ALBANY — The Swinging ’60s Beach Blast, the annual blast from the past fundraiser conducted by the Alzheimer’s Outreach Center, will be held this year at The Bindery at Oakland on Sept. 6.
The focus of the Blast will be bringing in the financial resources to recover from the blow sustained during Hurricane Michael — a process that is leading toward a groundbreaking on a new building.
The fundraiser kicks off at 6:30 p.m. at The Bindery, located at 445 W. Oakland Parkway in Leesburg, and will feature the “Blast Band,” whose members volunteer their time by performing at the event each year.
The decorations at the dinner, like the music, will be consistent with the ’60s beach theme.
“The band is bigger and better,” Nancy Goode, development director for the center, said. “Everyone loves the beach, and everyone loves beach music.
“The people that attend this event are mostly baby boomers.”
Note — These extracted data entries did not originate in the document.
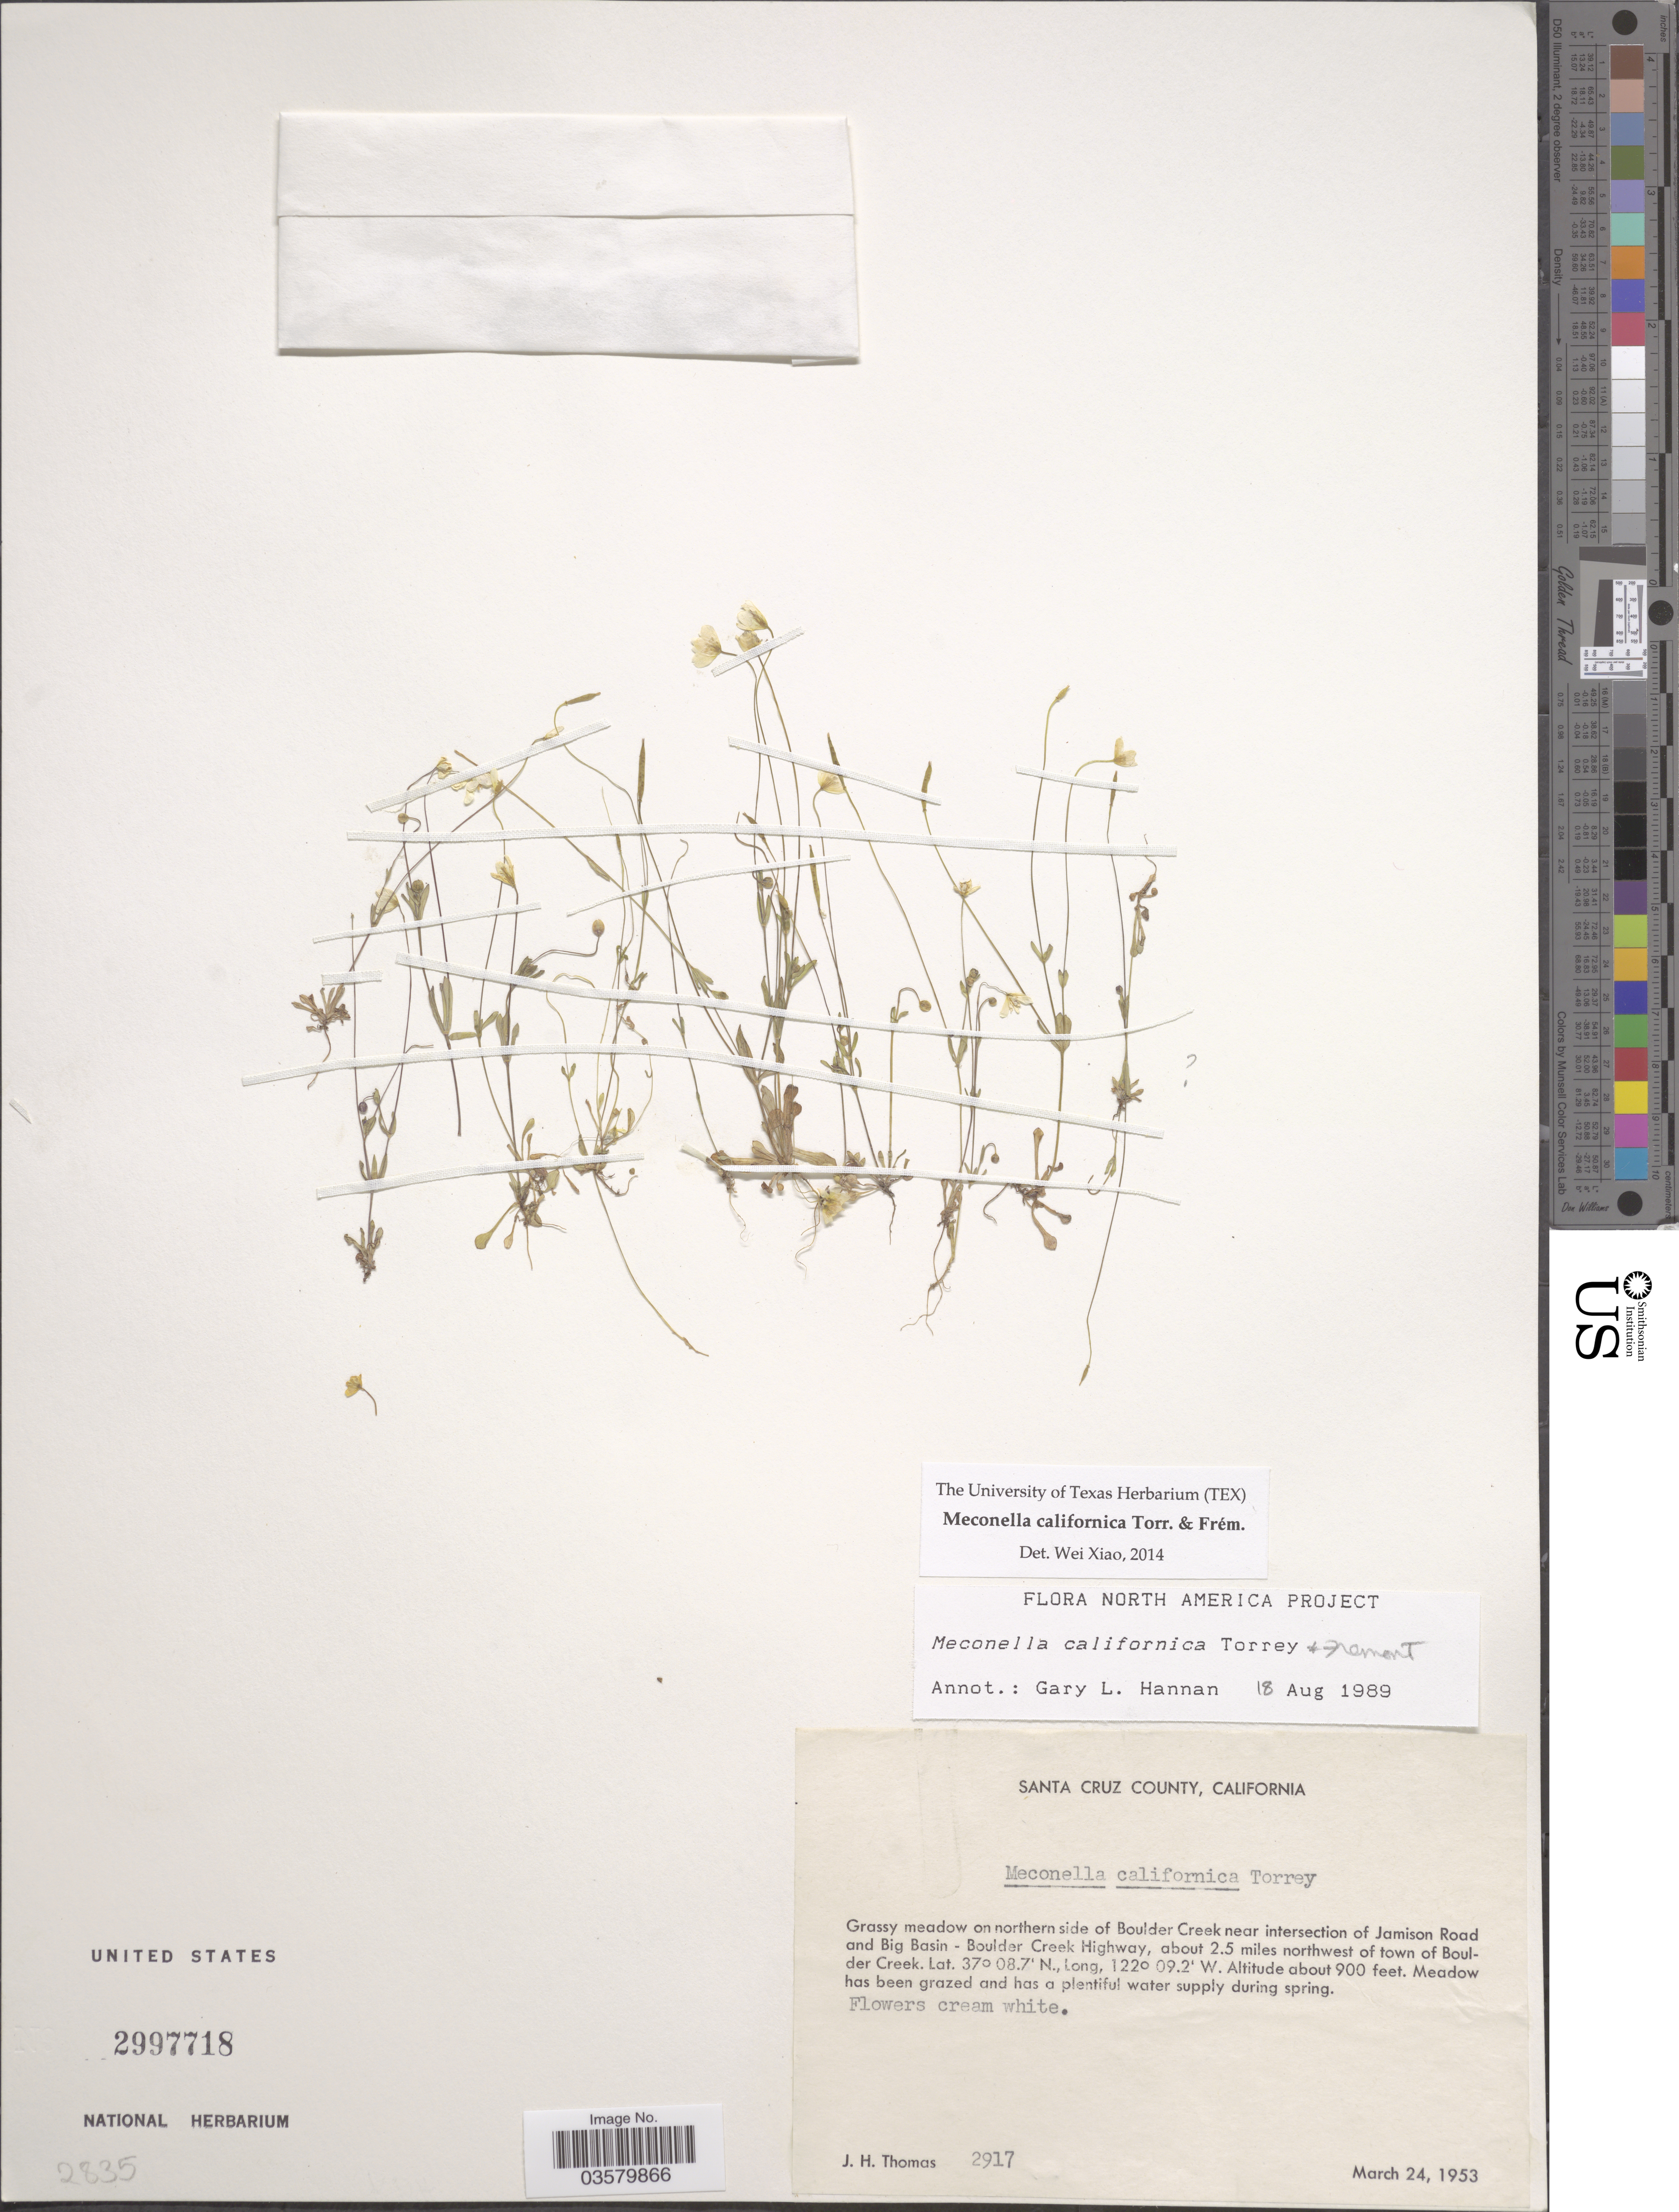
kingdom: Plantae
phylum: Tracheophyta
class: Magnoliopsida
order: Ranunculales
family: Papaveraceae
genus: Meconella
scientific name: Meconella californica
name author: Torr. & Frém.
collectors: J. H. Thomas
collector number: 2917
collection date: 1953-03-24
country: United States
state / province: California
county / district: Santa Cruz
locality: Santa Cruz County. Northern side of Boulder Creek near intersectin of Jamison Road and Big Basin - Boulder Creek Highway, about 2.5 miles northwest of town on Boulder Creek.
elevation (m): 274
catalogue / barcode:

The family of Margaret Jo Hogg, a retired teacher who is a former client of the the center, is the benefactor for the building itself. The Swinging ’60s Beach Blast is raising funds for the items that will go inside the building, such as furniture and equipment.
The permit and bidding processes are wrapping up for construction to begin on the building, which will be at 229 N. Jackson St. in Albany. A groundbreaking for the facility, expected to be 5,954 square feet, twice the size of the building on North Jefferson Street that was destroyed by the hurricane, is anticipated in mid-September.
Once the groundbreaking is held, construction is likely to take eight to 10 months.
Over the last several months, the remnants of the old building were demolished and a capital campaign has been ongoing to replace what was lost.
“The goal for the event is $30,000,” Goode said. “(The capital) campaign has gone quite well. The Albany community has really stepped up.”
Hogg was a teacher at Albany High School who taught Goode as well as Virginia Griffin, executive director at the center.
“She is still alive, but has dementia and used to come here,” Goode said. “They (the family) will pay for the building, whatever it costs.
“We will have enough space (in the new building) to double (our current client base).”
In addition to increased space, the North Jackson Street property will have a garden, which will be fenced in.
“We have already got people who want to memorialize people in the garden,” Goode said. “(Hogg) loved gardening and being outside.”
The overall goal for the capital campaign is $200,000, because the organization is essentially starting from scratch. It is halfway to its goal.
The center currently serves 22, and doubling that would require more staff. As it is, there is already a waiting list.
“We didn’t have the room over there (in the former building), and we don’t have the staff,” Goode said.
A number of tickets for the fundraiser have already been sold, so Goode is confident the agency’s goal will be reached.
“We have always sold it out,” she said.
“We don’t see it not happening this year.”
Even before construction, rooms in the new building have already been dedicated in memory of lost loved ones — but some opportunities to dedicate rooms remain.
And for Goode, as meetings with the architects — Yielding, Wakeford and McGee — take place, reality has begun to set in.
“As you talk about what you want, it gets exciting,” she said.
In the meantime, the center’s activities that include a support group, a movement toward making Albany businesses more dementia friendly and training events geared for those directly impacted by dementia, continue.
The dinner, dancing and live music on Sept. 6 will cost $40 before Friday, and $50 after that and at the door. The floor plan for the new building will be on display at the event.